I'm redoing my reference sheet now for my fursona, and I'm kinda wondering... is all of this necessary? Do I add the likes/dislikes? Should I add his different expressions (angry/ashamed/sad/excited/etc) or is it overdoing it?
So why not ask the forums! What do YOU think is mandatory in a reference sheet? What bothers you in a reference sheet? 
I'll probably be reading all responses :b


----------



## Wither (May 19, 2016)

3 different dick angles

I personally love the sets of expressions on a character sheet. 

However, for the sake if using it fir others to draw? I don't believe it that necessary unless it's showing something you wouldn't normally see. Same with likes and dislikes. 

It depends on what you'll use it for. If it's solely for other artists to gain an understanding of your character's appearance, leave it simple. If it's for people to learn about your sona, throw in the additions.


----------



## Rhee (May 19, 2016)

3-4 views of the head two views of the body pawpads and wings if needed. Expressions are helpful when you're commissioning tags


----------



## euthanizedCanine (May 19, 2016)

Wither said:


> 3 different dick angles
> 
> I personally love the sets of expressions on a character sheet.
> 
> ...


I'll keep those in mind o: Thank youu!


Rhee said:


> 3-4 views of the head two views of the body pawpads and wings if needed. Expressions are helpful when you're commissioning tags



By two views of the body, you mean front and back, yeah?


----------



## Caraid (May 19, 2016)

From an artist's perspective - the essentials. I like a ref sheet that shows no more than what I need to know to be able to draw the character, which usually means a back and front view, a portrait, close-ups of important details and little to no text.
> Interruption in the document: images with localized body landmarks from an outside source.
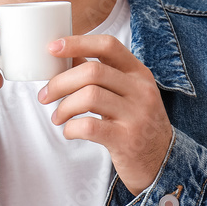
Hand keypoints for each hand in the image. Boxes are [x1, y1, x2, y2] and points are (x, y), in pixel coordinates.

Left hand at [38, 35, 172, 195]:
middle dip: (60, 83)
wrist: (161, 162)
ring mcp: (136, 115)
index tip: (52, 48)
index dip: (78, 43)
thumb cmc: (136, 123)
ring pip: (89, 96)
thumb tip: (68, 55)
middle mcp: (141, 90)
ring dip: (64, 107)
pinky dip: (71, 128)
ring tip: (58, 117)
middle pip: (92, 72)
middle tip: (45, 96)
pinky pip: (90, 126)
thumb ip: (101, 74)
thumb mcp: (127, 93)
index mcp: (138, 73)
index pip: (108, 46)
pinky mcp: (127, 140)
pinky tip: (69, 131)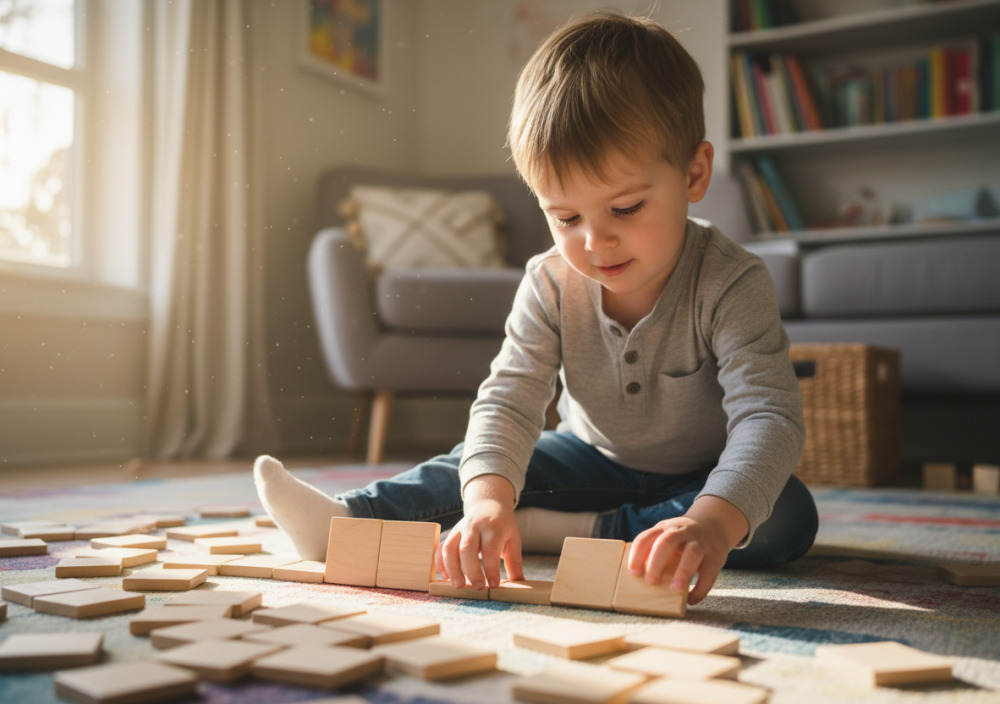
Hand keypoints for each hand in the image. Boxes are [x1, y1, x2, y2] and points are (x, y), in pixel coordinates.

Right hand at [434, 475, 524, 590]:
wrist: (488, 506)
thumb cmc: (503, 527)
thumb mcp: (513, 541)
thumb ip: (515, 563)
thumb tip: (520, 584)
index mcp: (493, 528)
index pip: (490, 549)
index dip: (491, 568)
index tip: (494, 585)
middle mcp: (474, 527)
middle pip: (467, 549)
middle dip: (471, 570)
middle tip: (477, 588)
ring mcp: (459, 529)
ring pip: (450, 548)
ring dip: (452, 568)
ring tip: (458, 586)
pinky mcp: (451, 534)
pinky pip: (441, 548)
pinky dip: (440, 563)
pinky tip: (445, 577)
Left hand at [627, 496, 747, 604]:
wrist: (714, 524)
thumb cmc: (682, 537)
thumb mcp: (667, 534)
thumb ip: (654, 549)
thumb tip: (638, 577)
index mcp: (664, 528)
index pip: (646, 538)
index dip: (637, 555)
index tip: (634, 573)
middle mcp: (682, 532)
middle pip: (667, 541)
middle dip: (657, 561)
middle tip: (651, 581)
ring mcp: (700, 543)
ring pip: (692, 553)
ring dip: (683, 571)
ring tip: (675, 589)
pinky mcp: (715, 556)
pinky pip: (709, 572)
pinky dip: (701, 588)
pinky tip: (692, 599)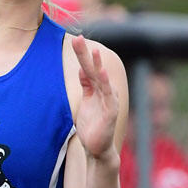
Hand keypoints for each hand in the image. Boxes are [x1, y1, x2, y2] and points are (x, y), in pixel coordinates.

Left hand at [72, 36, 118, 161]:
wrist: (98, 149)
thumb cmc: (91, 126)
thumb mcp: (85, 102)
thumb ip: (86, 85)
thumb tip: (82, 68)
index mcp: (97, 89)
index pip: (88, 68)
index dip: (82, 55)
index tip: (75, 39)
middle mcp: (105, 92)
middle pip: (93, 69)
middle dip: (86, 54)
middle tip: (78, 38)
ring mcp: (109, 101)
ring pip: (101, 80)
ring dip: (96, 65)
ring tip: (93, 51)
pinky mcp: (111, 112)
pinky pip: (108, 95)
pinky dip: (106, 84)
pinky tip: (102, 73)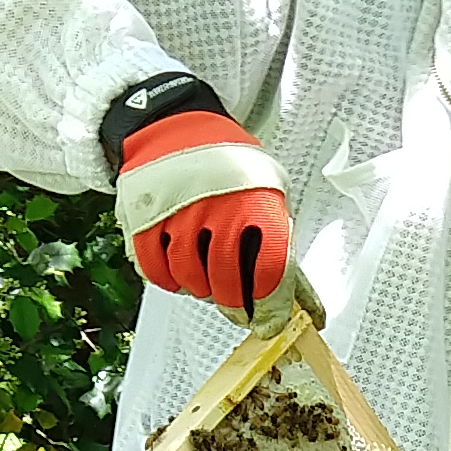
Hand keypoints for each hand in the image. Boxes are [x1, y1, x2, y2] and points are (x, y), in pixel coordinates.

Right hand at [114, 107, 291, 314]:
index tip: (268, 321)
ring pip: (190, 279)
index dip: (270, 306)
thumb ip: (281, 250)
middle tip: (237, 307)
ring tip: (208, 280)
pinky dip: (168, 279)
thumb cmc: (230, 168)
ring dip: (201, 290)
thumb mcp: (269, 197)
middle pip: (226, 283)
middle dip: (233, 304)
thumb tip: (305, 308)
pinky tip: (179, 270)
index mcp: (258, 202)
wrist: (180, 129)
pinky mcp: (145, 219)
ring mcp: (179, 214)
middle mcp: (219, 208)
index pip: (270, 271)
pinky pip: (155, 270)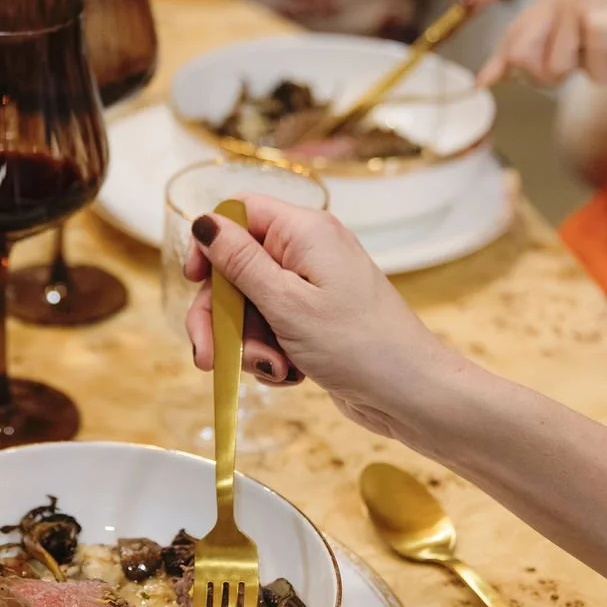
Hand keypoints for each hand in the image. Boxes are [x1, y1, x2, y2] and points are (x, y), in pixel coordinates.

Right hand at [184, 198, 457, 438]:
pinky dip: (270, 353)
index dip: (209, 243)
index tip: (196, 282)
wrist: (410, 393)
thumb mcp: (286, 303)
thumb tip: (203, 221)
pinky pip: (271, 328)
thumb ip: (239, 262)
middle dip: (221, 315)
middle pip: (236, 268)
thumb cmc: (358, 345)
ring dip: (246, 342)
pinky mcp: (315, 320)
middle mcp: (308, 252)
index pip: (238, 212)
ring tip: (271, 369)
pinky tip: (288, 373)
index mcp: (304, 232)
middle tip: (209, 356)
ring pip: (250, 305)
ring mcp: (313, 287)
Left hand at [478, 0, 606, 86]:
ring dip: (591, 72)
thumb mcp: (594, 28)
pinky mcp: (601, 24)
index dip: (499, 61)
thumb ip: (555, 42)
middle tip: (588, 64)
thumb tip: (505, 70)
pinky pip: (592, 74)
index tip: (483, 81)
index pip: (516, 31)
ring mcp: (581, 4)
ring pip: (555, 70)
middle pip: (521, 56)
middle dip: (547, 75)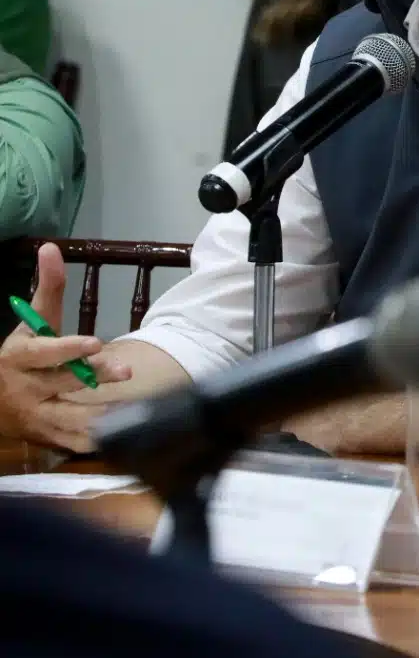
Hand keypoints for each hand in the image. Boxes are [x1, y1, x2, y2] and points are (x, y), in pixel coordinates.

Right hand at [0, 244, 129, 451]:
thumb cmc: (21, 356)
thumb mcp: (31, 324)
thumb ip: (47, 289)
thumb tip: (52, 247)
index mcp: (22, 357)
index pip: (46, 353)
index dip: (69, 348)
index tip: (95, 343)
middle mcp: (29, 385)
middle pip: (64, 382)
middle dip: (95, 377)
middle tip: (126, 371)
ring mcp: (38, 412)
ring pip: (69, 415)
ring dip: (97, 414)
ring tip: (127, 413)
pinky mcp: (48, 434)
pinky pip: (71, 440)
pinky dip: (90, 441)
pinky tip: (114, 439)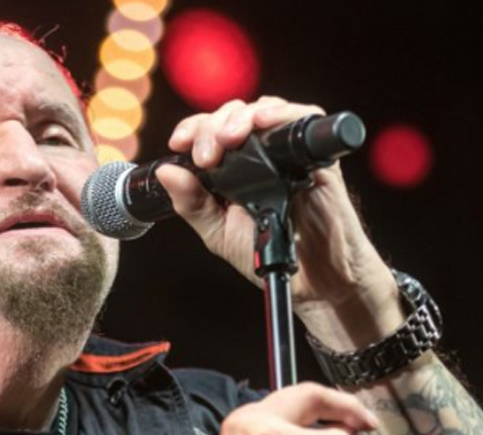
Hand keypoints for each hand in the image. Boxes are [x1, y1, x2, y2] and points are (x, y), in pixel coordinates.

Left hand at [155, 97, 404, 348]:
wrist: (310, 277)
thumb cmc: (266, 252)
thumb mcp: (218, 231)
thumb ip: (191, 203)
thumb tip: (164, 172)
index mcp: (233, 166)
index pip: (210, 131)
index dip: (193, 129)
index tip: (178, 145)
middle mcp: (260, 152)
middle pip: (234, 115)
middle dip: (213, 127)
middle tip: (207, 156)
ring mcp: (288, 150)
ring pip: (263, 110)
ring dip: (241, 118)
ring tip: (228, 140)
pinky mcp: (317, 153)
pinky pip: (302, 117)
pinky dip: (280, 113)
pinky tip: (262, 122)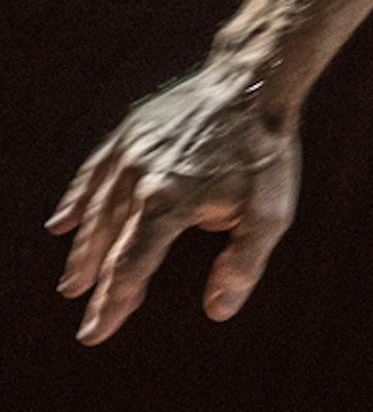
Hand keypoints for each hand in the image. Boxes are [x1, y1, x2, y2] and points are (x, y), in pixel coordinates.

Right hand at [50, 64, 300, 342]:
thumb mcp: (270, 215)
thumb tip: (217, 310)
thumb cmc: (265, 152)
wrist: (252, 79)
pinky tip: (62, 221)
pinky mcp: (130, 132)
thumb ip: (242, 265)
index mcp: (167, 203)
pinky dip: (78, 199)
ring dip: (82, 248)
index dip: (111, 304)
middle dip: (93, 282)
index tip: (94, 333)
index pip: (130, 267)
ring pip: (96, 210)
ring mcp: (130, 152)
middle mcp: (138, 178)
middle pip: (107, 243)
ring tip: (71, 280)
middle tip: (80, 312)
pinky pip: (94, 173)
In fact, people generally do not like to read, and the more text you include on your ref sheet the less likely it is that anyone will read any of it. If you have to include some words because it is genuinely important information, include those but try to keep it to a minimum. More extensive descriptions can be written down elsewhere.


----------



## Rhee (May 19, 2016)

front to back and possible a profile view if you've got complex markings


----------



## AsheSkyler (May 19, 2016)

As an artist who's been in the same art exchange for a few years, what I want first and foremost is a turn-around. Just a front and back will do. And for any special details to be easy to see. In the case of fursonas, that usually means some complex markings, so some sort of naked version is good. Then either a textual overview either on the sheet or in the notes about some general stuff, like age, gender, and the usual stuff. If I'm in a trivia mood, it is pretty cool to see some different outfits, expressions, and other things you don't commonly find on character overviews.


----------